Arrapha

Arrapha and other cities of Mesopotamia in the second millennium BC

Arrapha or Arrapkha (Akkadian: Arrapḫa, Syriac: ܐܪܦܗܐ, Arabic: أررابخا ,عرفة) was an ancient city in what today is northeastern Iraq, on the site of the modern city of Kirkuk.[1] It began as a city of the Gutian people, became Hurrian, and was an Assyrian city[2] during most of its occupation.

In 1948, Arrapha became the name of the residential area in Kirkuk which was built by the North Oil Company as a settlement for its workers.

History

The city was founded around 2000 BC by Zagros Mountains dwellers who were known as the Gutian people by lowland-dwellers of Southern Mesopotamia. Arraphkha was the capital of the Guti kingdom (Gutium), which is mentioned in cuneiform records about 2400 BC.[3]

Arrapha was an important trading center in the 18th century BCE.[1] By the 14th century it was a largely Hurrian city, the capital of the small, Hurrian kingdom of Arrapkha, situated along the southeastern edge of the area under Mittani domination.[4][5][1]

The city reached great prominence in the 11th and 10th centuries BC under Assyrian rule. In 615 BC, seeing the Assyrians occupied with the Babylonians, the Median king Cyaxares successfully invaded Arrapha, which was one of the last strongholds of the Neo-Assyrian Empire.[6][7] The region later became part of Achaemenid Persia. During the Parthian and Sassanid Empire the site was the capital of a small kingdom called "ܒܝܬܓܪܡܝ", that is Beth Garmai, in Aramaic.[8]

Arrapha is mentioned until Hellenistic times, at which point the settlement was refounded under the name Karka.[1]

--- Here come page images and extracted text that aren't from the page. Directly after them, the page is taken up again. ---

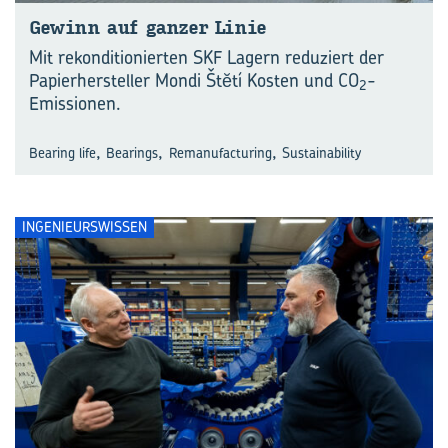
Ge­winn auf gan­zer Linie
Mit rekonditionierten SKF Lagern reduziert der
Papierhersteller Mondi Štĕtí Kosten und CO
-
2
Emissionen.
,
,
,
Bearing life
Bearings
Remanufacturing
Sustainability
INGENIEURSWISSEN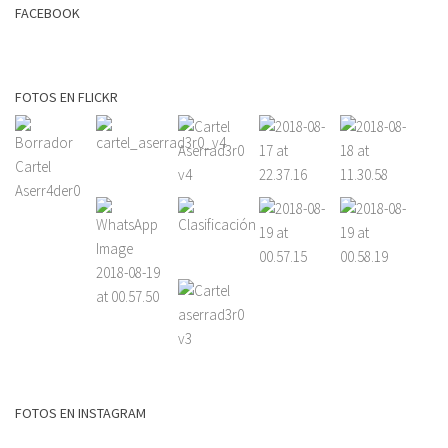
FACEBOOK
FOTOS EN FLICKR
FOTOS EN INSTAGRAM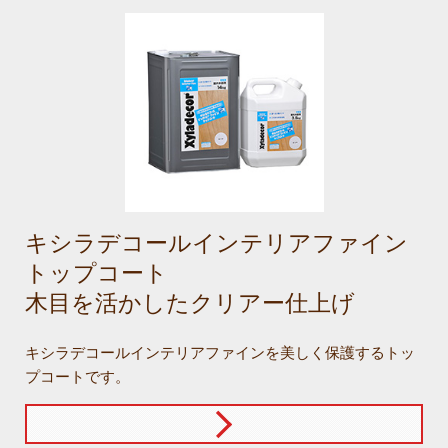
キシラデコールインテリアファイン
トップコート
木目を活かしたクリアー仕上げ
キシラデコールインテリアファインを美しく保護するトッ
プコートです。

Arrapha has not been excavated yet, due to its location beneath Kirkuk.[1]

References

  1. 1.0 1.1 1.2 1.3 1.4 Trevor Bryce. The Routledge Handbook of The People and Places of Ancient Western Asia. Routledge. pp. 67–68. ISBN 978-1-134-15908-6. Retrieved 27 October 2012.
  2. The Cambridge Ancient History, page 17, by John Boardman
  3. William Gordon East, Oskar Hermann Khristian Spate (1961). The Changing Map of Asia: A Political Geography, 436 pages, p: 105
  4. Kimmons, Sergeant Sean. "Soldiers Help Preserve Archeological Sites".
  5. M. Chahin. Before the Greeks, p. 77.
  6. Martin Sicker. The Pre-Islamic Middle East, Page 68.
  7. I. E. S. Edwards, John Boardman, John B. Bury, S. A. Cook. The Cambridge Ancient History. p. 178-179.
  8. Mohsen, Zakeri (1995). Sasanid soldiers in early Muslim society: the origins of 'Ayyārān and Futuwwa. Otto Harrassowitz Verlag. p. 135. ISBN 978-3-447-03652-8.